*** INPUT FOR THIS TASK ***
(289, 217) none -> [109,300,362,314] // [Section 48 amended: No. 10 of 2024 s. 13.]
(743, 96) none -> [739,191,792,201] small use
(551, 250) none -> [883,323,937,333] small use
***
*** INPUT FOR THIS TASK ***
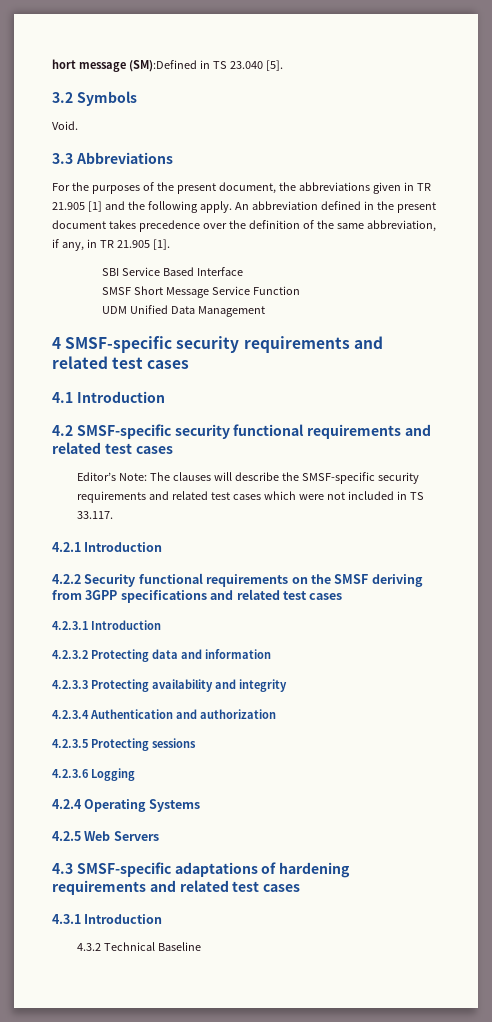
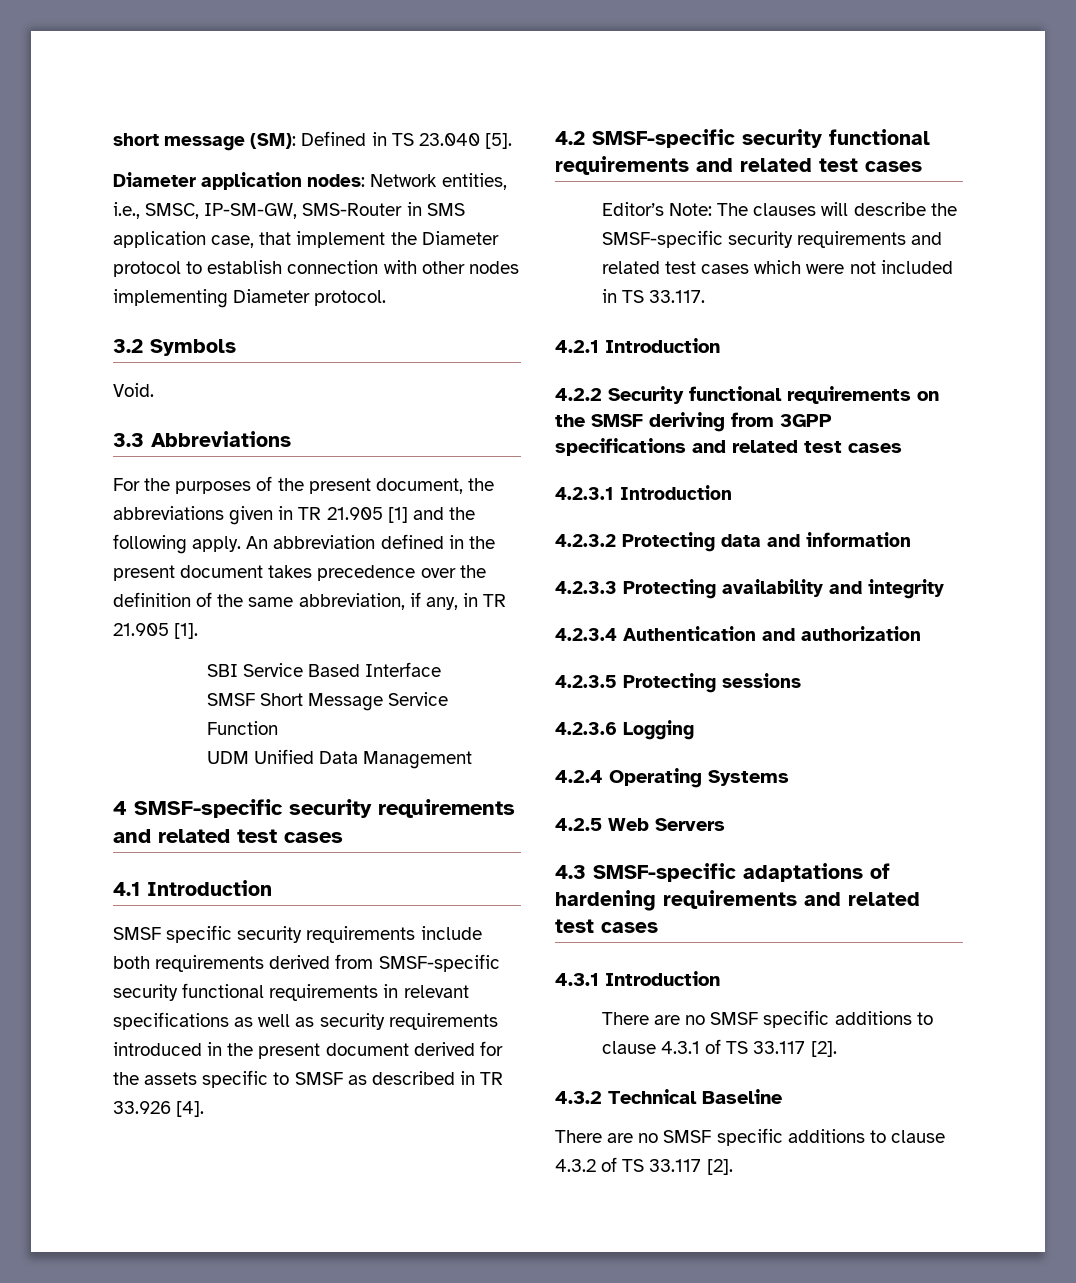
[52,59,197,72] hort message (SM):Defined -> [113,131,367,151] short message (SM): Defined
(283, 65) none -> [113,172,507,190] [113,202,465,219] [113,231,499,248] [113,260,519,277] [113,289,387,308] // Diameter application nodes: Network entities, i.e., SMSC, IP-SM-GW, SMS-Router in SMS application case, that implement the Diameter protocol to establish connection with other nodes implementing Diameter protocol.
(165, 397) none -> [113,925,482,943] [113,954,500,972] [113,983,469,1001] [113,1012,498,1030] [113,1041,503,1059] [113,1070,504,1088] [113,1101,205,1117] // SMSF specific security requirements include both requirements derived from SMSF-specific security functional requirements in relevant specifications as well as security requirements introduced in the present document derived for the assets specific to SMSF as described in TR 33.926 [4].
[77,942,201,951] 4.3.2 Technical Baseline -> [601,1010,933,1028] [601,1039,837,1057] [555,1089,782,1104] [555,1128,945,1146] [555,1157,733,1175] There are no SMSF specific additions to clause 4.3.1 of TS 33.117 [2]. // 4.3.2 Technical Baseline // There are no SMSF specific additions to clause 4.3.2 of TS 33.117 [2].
***
Print exactly the lines of the listing above starting at the line containing "(289, 217) none" and ending at the line containing "(551, 250) none", both included.

(289, 217) none -> [109,300,362,314] // [Section 48 amended: No. 10 of 2024 s. 13.]
(743, 96) none -> [739,191,792,201] small use
(551, 250) none -> [883,323,937,333] small use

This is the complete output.